There is no doubt that a vast majority of students who attended Cambridge University at the time came from the upper echelons of Indian society. They came from families who had ties to the British Raj or intrinsically benefitted from their relationship with it. In fact, the likes of Nehru studied in elite English schools like Harrow before his time in Trinity College, Cambridge.
In other words, these were students cocooned away from the extreme challenges the common man in India faced during the British Raj.
Nonetheless, they made an active choice of understanding the perils of British rule in India and challenging it through debate and discussion. The seeds of their activism for Independence were sown (in some part) in the Cambridge Majlis. But it’s imperative to note that the platform not only discussed the concerns of students about the British Raj, but also spoke on other subjects of relevance and interest to them.
One such student was Jatindra Mohan Sengupta, who came from a prominent Zamindar family in Chittagong district, and whose father was a member of the British Legislative Council. Jatin, who was two years senior to Nehru, became the President of the Cambridge Majlis in 1908. During his tenure as President, he urgently pressed for discussions about Britain’s control of India. Following his time at Cambridge, he would get called to the Bar at Grays’ Inn.

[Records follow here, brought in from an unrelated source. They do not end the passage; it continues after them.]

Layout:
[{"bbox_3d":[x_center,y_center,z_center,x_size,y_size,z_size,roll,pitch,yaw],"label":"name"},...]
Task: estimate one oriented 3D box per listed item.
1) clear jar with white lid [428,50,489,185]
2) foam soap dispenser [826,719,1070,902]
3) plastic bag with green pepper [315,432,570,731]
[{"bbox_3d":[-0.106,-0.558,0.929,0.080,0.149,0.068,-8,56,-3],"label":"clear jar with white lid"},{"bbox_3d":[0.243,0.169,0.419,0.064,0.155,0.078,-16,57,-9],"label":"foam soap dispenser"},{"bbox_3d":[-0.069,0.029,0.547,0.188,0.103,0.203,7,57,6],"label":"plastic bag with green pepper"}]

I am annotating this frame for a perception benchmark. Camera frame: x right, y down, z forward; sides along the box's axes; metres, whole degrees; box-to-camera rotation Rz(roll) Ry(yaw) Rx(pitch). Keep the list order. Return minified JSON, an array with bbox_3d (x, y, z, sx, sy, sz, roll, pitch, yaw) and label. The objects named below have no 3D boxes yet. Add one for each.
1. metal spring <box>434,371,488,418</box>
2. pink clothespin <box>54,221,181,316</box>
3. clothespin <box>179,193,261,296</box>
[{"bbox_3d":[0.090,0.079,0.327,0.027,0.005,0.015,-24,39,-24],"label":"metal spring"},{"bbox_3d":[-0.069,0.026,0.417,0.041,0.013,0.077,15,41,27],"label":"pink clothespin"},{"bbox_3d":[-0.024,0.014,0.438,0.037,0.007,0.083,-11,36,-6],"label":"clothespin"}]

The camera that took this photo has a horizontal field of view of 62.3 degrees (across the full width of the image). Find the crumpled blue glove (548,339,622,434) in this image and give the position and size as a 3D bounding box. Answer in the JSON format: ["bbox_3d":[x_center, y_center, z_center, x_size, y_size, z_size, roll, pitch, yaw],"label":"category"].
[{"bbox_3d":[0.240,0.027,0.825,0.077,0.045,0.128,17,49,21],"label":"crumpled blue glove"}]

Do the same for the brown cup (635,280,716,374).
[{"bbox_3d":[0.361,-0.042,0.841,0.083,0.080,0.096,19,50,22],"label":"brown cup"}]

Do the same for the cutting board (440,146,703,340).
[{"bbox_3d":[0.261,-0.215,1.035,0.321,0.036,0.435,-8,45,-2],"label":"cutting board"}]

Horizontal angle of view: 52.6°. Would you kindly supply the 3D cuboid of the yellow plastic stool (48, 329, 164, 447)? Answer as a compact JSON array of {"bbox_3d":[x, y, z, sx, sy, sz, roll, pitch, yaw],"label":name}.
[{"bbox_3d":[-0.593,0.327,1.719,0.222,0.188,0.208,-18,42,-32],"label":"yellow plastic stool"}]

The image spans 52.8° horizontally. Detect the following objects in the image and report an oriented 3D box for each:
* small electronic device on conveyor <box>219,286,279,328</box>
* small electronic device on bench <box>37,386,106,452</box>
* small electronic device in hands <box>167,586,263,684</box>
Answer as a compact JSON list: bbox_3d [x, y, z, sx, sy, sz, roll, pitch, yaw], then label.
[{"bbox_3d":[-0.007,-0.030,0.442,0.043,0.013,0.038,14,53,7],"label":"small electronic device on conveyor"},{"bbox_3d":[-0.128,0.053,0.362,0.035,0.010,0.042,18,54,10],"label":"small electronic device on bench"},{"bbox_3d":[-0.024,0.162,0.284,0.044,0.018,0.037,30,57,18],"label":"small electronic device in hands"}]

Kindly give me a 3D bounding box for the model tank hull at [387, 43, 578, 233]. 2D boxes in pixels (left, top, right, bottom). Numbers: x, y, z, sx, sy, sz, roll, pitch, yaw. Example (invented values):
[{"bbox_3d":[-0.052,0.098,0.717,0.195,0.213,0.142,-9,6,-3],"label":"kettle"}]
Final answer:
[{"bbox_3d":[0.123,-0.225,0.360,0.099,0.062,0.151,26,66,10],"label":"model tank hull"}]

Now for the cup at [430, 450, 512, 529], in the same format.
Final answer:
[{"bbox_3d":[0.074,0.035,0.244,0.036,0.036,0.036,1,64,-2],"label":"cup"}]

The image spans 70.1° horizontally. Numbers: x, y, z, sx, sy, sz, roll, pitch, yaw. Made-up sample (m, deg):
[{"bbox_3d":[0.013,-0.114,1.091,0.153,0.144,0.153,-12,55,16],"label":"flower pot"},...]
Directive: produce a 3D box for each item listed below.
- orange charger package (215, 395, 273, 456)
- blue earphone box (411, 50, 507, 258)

Despite starting a successful practice in Calcutta (Kolkata), Jatin would give it up and join the freedom struggle in 1921 as an integral member of MK Gandhi’s Non-Cooperation Movement, overseeing matters in Bengal. Joining Jatin in this new direction was his wife and British-born Edith Ellen Gray, later known as Nellie Sengupta, whom he had met in Cambridge.
He would go on to play important roles in the freedom struggle, organising worker strikes, defying the ban on various freedoms for protestors, defending revolutionaries like Surya Sen in court and attending the Second Round Table Conference in 1931, where he supported the Indian National Congress and submitted photo evidence of police brutality during the quelling of the Chittagong Rebellion. He passed away two years later while locked up in Ranchi, while Nellie would go on to play a key role in the freedom struggle and social work post-Independence.
Following Independence, the society continued to meet with students now from different countries in the subcontinent and even survived two wars between India and Pakistan (1947 and 1965), but things came to a head during the 1971 War of Liberation. The Cambridge Majlis fell into a steep decline before it was revived once again in March 2019.
Whether we know it or not, this society opened the doors for many of our important freedom fighters.